Irgendwie schon. Aber ich dachte mir nie, wow, ich bin so schön. Ich selbst finde, dass ich keine besonders ausgeprägten Züge habe, keine großen Lippen oder große Augen. Aber Fotografen und Kameraleute können vermutlich deshalb mein Gesicht mit Licht besser modellieren, was für eine Schauspielerin ideal ist. Abgesehen davon stimmt der alte Spruch, dass Schönheit von innen kommen muss. Man sieht das wunderbare Bild eines Supermodels und ist ganz hin und weg, dann trifft man die Person, und dieser Eindruck verflüchtigt sich sofort. Wohingegen es Leute gibt, die nicht den gängigen Schönheitskriterien entsprechen, dich aber mit ihrem Geist verzaubern.

Sie wurden in einer stark weiblich dominierten Umgebung groß.

Richtig. Mein Vater starb, als ich sechs war. Dafür war ich von starken Frauen umgeben. Meine Mutter hat dann meinen Bruder und mich allein aufgezogen, mit Unterstützung meiner Großmutter, die eine richtige Matriarchin war und großen Einfluss auf mich hatte.

Wie wurden Sie von diesen Frauen geprägt?

Indem sie immer ehrlich mit mir waren. Sie haben nicht alles, was ich von mir gegeben habe, als Offenbarung bejubelt, so wie das manche Eltern mit ihren Kindern tun. Ich bin nur gelobt worden, wenn ich es verdient hatte; so bin ich auf dem Teppich geblieben.

Sind Sie deshalb auch nicht ausgeflippt, als Sie erfolgreich und berühmt wurden?
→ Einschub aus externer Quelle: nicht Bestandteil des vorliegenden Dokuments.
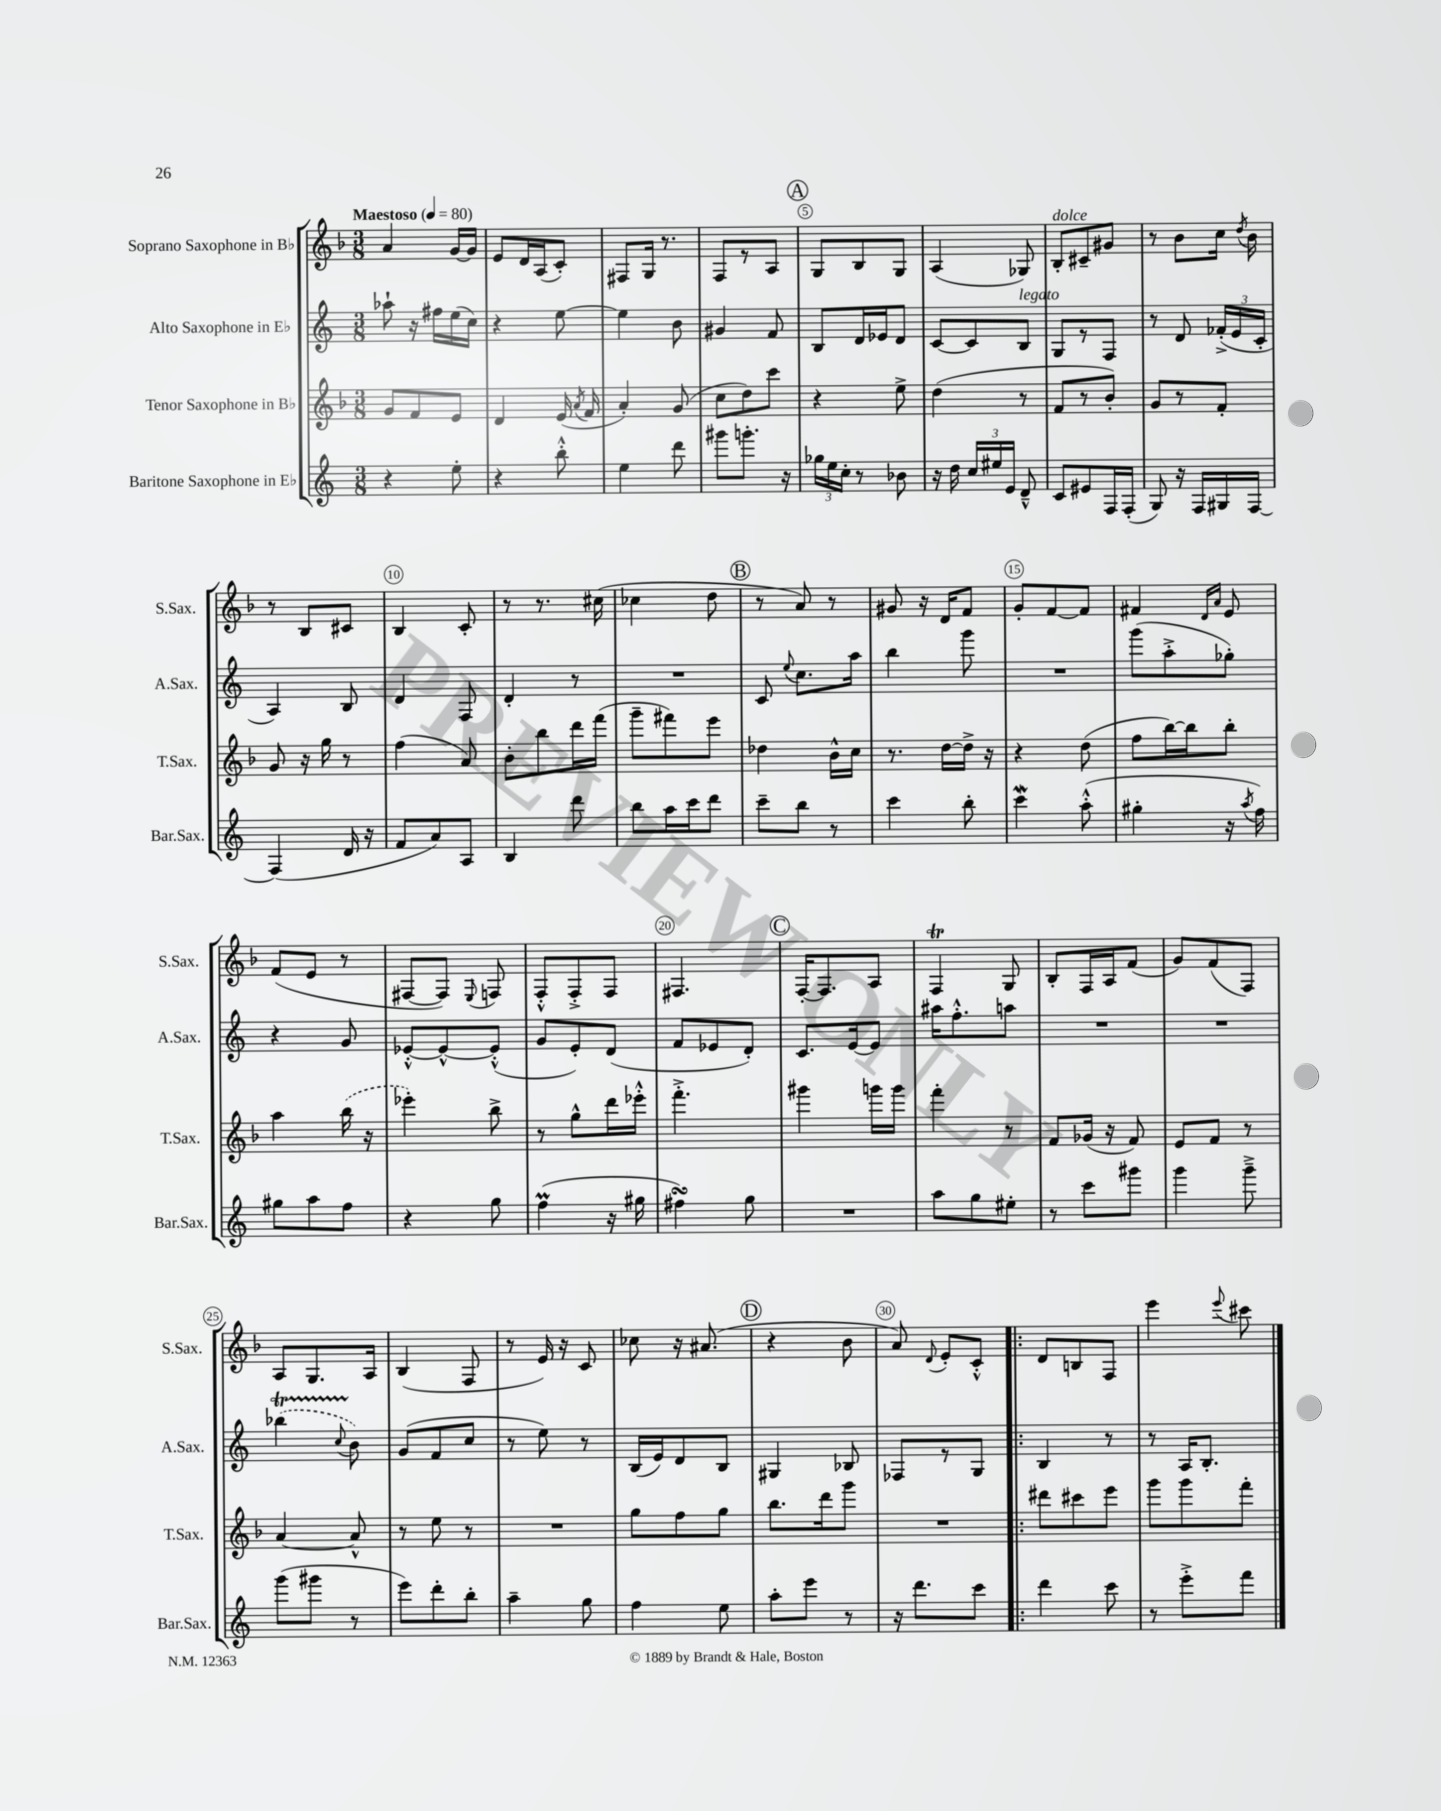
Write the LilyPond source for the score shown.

<<
\new StaffGroup <<
\new Staff = "s0" \with { instrumentName = "Soprano Saxophone in Bb" shortInstrumentName = "S.Sax." } {
    \clef treble \key f \major \numericTimeSignature \time 3/8 \tempo "Maestoso" 4 = 80
    \autoBeamOff a'4 g'16[~ g'16] |
    e'8[ d'16 a16( c'8]-.) |
    fis8[ g16] r8. |
    f8[ r8 a8] |
    \mark \markup { \circle "A" } g8[ bes8 g8] |
    a4( ges8) |
    bes8[-.^\markup { \italic "dolce" } cis'8-- gis'8] |
    r8 bes'8[ c''16] \acciaccatura { d''8 } bes'16 |
    r8 bes8[ cis'8] |
    bes4 c'8-. |
    r8 r8. cis''16( |
    ces''4 d''8 |
    \mark \markup { \circle "B" } r8 a'8) r8 |
    gis'8 r16 d'16[ f'8] |
    g'8[-. f'8~ f'8] |
    fis'4 \grace { d'16[ a'16] } e'8 |
    f'8[( e'8] r8 |
    fis8[~ fis8]) \appoggiatura { e8 } f8 |
    f8[-.-^ f8-.-> f8] |
    fis4. |
    \mark \markup { \circle "C" } f16[~-. f8. a8] |
    f4\trill g8 |
    bes8[-. f16 a16 f'8]( |
    g'8[) f'8( f8]) |
    a8[ g8. a16] |
    bes4( f8 |
    r8 e'16) r16 c'8 |
    ces''8 r16 ais'8.( |
    \mark \markup { \circle "D" } r4 bes'8 |
    a'8) \appoggiatura { d'8 } e'8[-. c'8]-.-^ |
    \bar ".|:" d'8[ b8 f8] |
    e'''4 \appoggiatura { e'''8 } cis'''8 \bar "|." |
}
\new Staff = "s1" \with { instrumentName = "Alto Saxophone in Eb" shortInstrumentName = "A.Sax." } {
    \clef treble \key c \major \numericTimeSignature \time 3/8
    \autoBeamOff aes''8-! r16 fis''16[ e''16( c''16]) |
    r4 e''8~ |
    e''4 b'8 |
    gis'4 f'8 |
    \mark \markup { \circle "A" } b8[ d'16 ees'16 d'8] |
    c'8[~ c'8 b8]^\markup { \italic "legato" } |
    g8[ r8 f8] |
    r8 d'8 \tuplet 3/2 { fes'16[-.->( e'16 c'16]-. } |
    a4) b8 |
    d'4 f8 |
    d'4-. r8 |
    R4. |
    \mark \markup { \circle "B" } c'8 \appoggiatura { e''8 } c''8.[ a''16] |
    b''4 g'''8 |
    R4. |
    g'''8[( a''8-.-> ges''8]-.) |
    r4 g'8 |
    ees'8[~-.-^ ees'8~-^ ees'8]-.-^( |
    g'8[ e'8-.) d'8]( |
    f'8[ ees'8 d'8]-.) |
    \mark \markup { \circle "C" } c'8.[ e'16~ e'8] |
    ais''16[ f''8.-.-^ a''8] |
    R4. |
    R4. |
    \once \slurDashed bes''4\startTrillSpan( \appoggiatura { c''8 } b'8\stopTrillSpan) |
    g'8[( f'8 c''8] |
    r8 e''8) r8 |
    b16[( e'16) d'8 b8] |
    \mark \markup { \circle "D" } gis4 bes8 |
    fes8[ r8 g8] |
    \bar ".|:" b4 r8 |
    r8 a16[ b8.]-. \bar "|." |
}
\new Staff = "s2" \with { instrumentName = "Tenor Saxophone in Bb" shortInstrumentName = "T.Sax." } {
    \clef treble \key f \major \numericTimeSignature \time 3/8
    \autoBeamOff g'8[ f'8 e'8] |
    d'4 e'16( \acciaccatura { a'8 } f'16 |
    a'4-.) g'8( |
    c''8[ d''8) c'''8] |
    \mark \markup { \circle "A" } r4 e''8-> |
    d''4( r8 |
    f'8[ r8 bes'8]-.) |
    g'8[ r8 f'8]-. |
    g'8 r16 g''16 r8 |
    f''4( a'8) |
    bes'8[-. bes''8 d'''16 f'''16]( |
    g'''8[-- fis'''8) e'''8] |
    \mark \markup { \circle "B" } des''4 bes'16[-^ c''16] |
    r8. d''16[~ d''16]-> r16 |
    r4 d''8( |
    f''8[ bes''16~) bes''16 bes''8]-. |
    a''4 \once \slurDashed bes''16( r16 |
    ees'''4-.) bes''8-> |
    r8 g''8[-^ d'''16 ees'''16]-.-^ |
    f'''4.-.-> |
    \mark \markup { \circle "C" } gis'''4 g'''16[ g'''16] |
    f'''4-. r8 |
    f'8[ ges'16]( r16 f'8) |
    e'8[ f'8] r8 |
    a'4~ a'8-^ |
    r8 e''8 r8 |
    R4. |
    g''8[ f''8 g''8] |
    \mark \markup { \circle "D" } bes''8.[ d'''16 g'''8] |
    R4. |
    \bar ".|:" dis'''8[ cis'''8 e'''8] |
    g'''8[ g'''8 f'''8]-. \bar "|." |
}
\new Staff = "s3" \with { instrumentName = "Baritone Saxophone in Eb" shortInstrumentName = "Bar.Sax." } {
    \clef treble \key c \major \numericTimeSignature \time 3/8
    \autoBeamOff r4 e''8-. |
    r4 b''8-.-^ |
    e''4 d'''8 |
    gis'''8[ g'''8.]-. r16 |
    \mark \markup { \circle "A" } \tuplet 3/2 { ges''16[ e''16 c''16]-. } r8 bes'8 |
    r16 d''16 \tuplet 3/2 { c''16[ eis''16 e'16] } d'8---^ |
    c'8[ eis'8 f16 f16]-.( |
    g8) r16 f16[ gis16 f16]~ |
    f4( d'16 r16 |
    f'8[ a'8) a8] |
    b4 d'''8 |
    b''8[ a''16 c'''16 d'''8] |
    \mark \markup { \circle "B" } c'''8[-- b''8] r8 |
    c'''4 b''8-. |
    c'''4\mordent a''8-.-^( |
    gis''4-. r16 \acciaccatura { a''8 } f''16) |
    gis''8[ a''8 f''8] |
    r4 g''8 |
    f''4\prall( r16 gis''16 |
    fis''4\turn) g''8 |
    \mark \markup { \circle "C" } R4. |
    a''8[ g''8 eis''8]-. |
    r8 c'''8[ gis'''8] |
    g'''4 g'''8---> |
    g'''8[( gis'''8] r8 |
    e'''8[) d'''8-. b''8]-. |
    a''4-- g''8 |
    f''4 e''8 |
    \mark \markup { \circle "D" } a''8[-. e'''8] r8 |
    r16 d'''8.[ c'''8] |
    \bar ".|:" d'''4 c'''8 |
    r8 e'''8[-.-> f'''8] \bar "|." |
}
>>
>>
\layout { \context { \Score \override BarNumber.break-visibility = ##(#f #t #t) barNumberVisibility = #(every-nth-bar-number-visible 5) \override BarNumber.stencil = #(make-stencil-circler 0.1 0.3 ly:text-interface::print) } }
Das hat sicher damit zu tun. Wobei das bei mir erst spät der Fall war, so mit 33. Und in dem Alter hat man automatisch eine gesunde Einstellung zum Berühmtsein. Es gibt viele junge Leute, die damit nicht zurechtkommen.

Zum Beispiel?

Zugegeben, wenn ich ein bisschen nachdenke, dann fallen mir auch junge Kollegen ein, mit denen ich jüngst gearbeitet habe – zum Beispiel Elle Fanning in „Alle Farben des Lebens“ –, die sehr klug damit umgehen. Aber ich weiß nicht, ob ich in meinen 20ern dazu imstande gewesen wäre. Vielleicht hätte ich mir in dem Fall die falschen Rollen ausgesucht und wäre in Filmen gelandet, die mir selbst nicht gefallen hätten. Und wenn ich innerlich keine Beziehung zu einem Stoff habe, dann gebe ich nicht mein Bestes.
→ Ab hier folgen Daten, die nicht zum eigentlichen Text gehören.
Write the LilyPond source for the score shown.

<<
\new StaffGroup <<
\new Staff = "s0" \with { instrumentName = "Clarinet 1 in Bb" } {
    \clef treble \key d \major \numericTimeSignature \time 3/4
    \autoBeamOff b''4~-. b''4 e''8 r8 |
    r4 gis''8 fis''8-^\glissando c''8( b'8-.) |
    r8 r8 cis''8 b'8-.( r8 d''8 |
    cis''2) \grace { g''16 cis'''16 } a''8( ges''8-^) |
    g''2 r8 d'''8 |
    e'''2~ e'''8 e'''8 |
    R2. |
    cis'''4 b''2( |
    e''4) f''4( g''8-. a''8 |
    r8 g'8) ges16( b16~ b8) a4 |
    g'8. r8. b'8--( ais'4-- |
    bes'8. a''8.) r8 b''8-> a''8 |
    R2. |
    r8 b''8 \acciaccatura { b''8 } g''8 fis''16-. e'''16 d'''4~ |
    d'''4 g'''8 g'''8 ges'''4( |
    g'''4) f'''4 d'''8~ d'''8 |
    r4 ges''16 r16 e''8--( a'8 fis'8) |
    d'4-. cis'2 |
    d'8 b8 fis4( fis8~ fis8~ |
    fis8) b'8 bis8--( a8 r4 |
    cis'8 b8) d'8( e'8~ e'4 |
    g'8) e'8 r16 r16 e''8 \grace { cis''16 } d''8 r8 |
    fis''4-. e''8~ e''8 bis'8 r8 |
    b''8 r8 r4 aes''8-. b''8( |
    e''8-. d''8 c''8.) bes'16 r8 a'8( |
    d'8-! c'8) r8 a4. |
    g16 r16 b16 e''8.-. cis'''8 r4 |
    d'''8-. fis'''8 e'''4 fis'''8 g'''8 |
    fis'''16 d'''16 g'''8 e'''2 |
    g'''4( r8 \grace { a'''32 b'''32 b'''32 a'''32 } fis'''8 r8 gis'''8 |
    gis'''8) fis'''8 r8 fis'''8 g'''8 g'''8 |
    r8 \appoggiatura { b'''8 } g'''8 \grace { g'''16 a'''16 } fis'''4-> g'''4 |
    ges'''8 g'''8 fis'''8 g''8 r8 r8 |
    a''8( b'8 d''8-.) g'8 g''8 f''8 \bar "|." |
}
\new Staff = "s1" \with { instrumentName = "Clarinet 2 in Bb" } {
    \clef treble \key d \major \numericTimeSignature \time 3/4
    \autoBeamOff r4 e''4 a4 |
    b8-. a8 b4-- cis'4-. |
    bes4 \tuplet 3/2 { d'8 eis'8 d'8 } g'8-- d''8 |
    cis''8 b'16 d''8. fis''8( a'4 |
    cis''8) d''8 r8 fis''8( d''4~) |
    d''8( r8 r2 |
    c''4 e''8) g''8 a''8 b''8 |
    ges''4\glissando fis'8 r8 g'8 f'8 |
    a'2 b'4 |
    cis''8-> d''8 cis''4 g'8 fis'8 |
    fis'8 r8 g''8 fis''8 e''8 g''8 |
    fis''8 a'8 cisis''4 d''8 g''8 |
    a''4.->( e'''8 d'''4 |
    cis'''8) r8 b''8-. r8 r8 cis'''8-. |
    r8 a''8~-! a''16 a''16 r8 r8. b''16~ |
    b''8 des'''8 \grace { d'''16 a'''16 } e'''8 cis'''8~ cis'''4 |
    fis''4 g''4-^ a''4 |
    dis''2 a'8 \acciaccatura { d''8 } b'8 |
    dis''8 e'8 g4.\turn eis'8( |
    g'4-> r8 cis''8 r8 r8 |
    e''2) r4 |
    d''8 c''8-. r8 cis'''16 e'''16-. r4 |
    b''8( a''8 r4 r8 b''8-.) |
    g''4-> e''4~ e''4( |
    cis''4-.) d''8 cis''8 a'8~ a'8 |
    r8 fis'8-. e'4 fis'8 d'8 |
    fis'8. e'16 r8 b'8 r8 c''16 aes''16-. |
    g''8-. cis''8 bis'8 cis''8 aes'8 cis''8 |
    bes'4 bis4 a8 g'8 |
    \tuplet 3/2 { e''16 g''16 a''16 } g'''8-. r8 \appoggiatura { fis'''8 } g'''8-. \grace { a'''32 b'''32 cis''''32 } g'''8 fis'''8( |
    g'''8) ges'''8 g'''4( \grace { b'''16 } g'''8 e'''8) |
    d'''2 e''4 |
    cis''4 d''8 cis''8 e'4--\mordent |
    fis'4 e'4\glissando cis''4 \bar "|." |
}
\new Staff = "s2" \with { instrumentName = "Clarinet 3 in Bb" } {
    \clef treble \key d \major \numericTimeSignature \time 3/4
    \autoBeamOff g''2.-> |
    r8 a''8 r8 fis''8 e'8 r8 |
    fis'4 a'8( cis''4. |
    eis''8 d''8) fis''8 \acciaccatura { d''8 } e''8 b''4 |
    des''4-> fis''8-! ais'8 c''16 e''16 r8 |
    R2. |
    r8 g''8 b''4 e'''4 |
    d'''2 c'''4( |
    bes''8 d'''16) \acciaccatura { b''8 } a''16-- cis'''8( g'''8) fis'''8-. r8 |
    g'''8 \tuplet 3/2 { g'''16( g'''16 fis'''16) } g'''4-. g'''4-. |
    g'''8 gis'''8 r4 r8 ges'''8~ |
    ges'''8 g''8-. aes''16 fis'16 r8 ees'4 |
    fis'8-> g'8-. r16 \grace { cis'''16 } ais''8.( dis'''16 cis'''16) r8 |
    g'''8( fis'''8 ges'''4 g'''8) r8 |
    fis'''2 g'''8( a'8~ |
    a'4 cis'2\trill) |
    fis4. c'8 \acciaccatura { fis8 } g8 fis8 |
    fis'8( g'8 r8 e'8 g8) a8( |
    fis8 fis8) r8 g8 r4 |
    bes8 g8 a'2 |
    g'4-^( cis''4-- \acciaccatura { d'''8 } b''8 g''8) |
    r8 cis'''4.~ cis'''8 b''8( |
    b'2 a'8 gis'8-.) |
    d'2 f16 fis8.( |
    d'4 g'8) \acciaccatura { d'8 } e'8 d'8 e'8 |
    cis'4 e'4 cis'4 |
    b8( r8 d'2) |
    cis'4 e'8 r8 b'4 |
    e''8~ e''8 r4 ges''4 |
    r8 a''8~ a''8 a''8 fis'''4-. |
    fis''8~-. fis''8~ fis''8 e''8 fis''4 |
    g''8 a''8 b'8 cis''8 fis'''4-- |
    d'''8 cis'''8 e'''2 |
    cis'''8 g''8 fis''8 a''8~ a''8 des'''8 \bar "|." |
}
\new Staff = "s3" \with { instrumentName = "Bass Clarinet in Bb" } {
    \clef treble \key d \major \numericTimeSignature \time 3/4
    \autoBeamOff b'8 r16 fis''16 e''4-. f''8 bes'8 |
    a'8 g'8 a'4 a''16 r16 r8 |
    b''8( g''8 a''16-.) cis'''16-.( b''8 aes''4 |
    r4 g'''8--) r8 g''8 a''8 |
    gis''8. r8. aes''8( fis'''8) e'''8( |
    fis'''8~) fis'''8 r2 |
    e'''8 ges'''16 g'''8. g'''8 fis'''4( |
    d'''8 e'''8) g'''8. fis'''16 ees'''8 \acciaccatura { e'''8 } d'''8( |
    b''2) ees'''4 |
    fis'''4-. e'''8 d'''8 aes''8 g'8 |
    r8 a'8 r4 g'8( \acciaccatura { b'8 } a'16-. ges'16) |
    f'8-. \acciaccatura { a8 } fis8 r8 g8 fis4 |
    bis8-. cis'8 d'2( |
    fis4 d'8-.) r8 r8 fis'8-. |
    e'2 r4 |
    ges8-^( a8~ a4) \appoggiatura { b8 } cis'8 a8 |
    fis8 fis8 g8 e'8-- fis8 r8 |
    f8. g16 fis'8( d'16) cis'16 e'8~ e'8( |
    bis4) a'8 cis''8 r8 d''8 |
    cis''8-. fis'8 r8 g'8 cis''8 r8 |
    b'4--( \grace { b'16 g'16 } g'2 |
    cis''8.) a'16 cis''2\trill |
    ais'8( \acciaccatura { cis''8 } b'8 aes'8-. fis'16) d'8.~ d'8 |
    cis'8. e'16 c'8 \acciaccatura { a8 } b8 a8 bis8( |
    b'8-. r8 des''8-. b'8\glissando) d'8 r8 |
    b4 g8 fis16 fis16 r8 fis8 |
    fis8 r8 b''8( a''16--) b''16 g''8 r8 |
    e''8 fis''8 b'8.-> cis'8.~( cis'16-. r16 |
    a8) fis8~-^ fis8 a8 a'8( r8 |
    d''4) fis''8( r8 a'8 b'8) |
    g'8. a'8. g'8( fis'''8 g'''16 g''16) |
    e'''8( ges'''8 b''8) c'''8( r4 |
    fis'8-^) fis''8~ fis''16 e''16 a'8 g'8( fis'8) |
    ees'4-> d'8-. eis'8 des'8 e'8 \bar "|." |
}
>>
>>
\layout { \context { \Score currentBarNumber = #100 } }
Was Sie vermutlich für die neue Staffel von „Twin Peaks“ getan haben dürften.

Ich darf noch immer nicht offiziell darüber sprechen. Auf jeden Fall ist und bleibt David Lynch einer meiner Mentoren. Und ich bin stolz darauf, dass „Mulholland Drive“ dieses Jahr zum bislang besten Film des 21. Jahrhunderts gewählt wurde.

Steckbrief

Naomi Watts
(48) stammt aus Großbritannien, zog mit ihrer Familie zunächst nach Wales und anschließend nach Australien.

Sie startete ihre Karriere als Model, begann mit dem Schauspiel und Serienauftritten. Der große Durchbruch gelang 2001 in David Lynchs „Mulholland Drive“.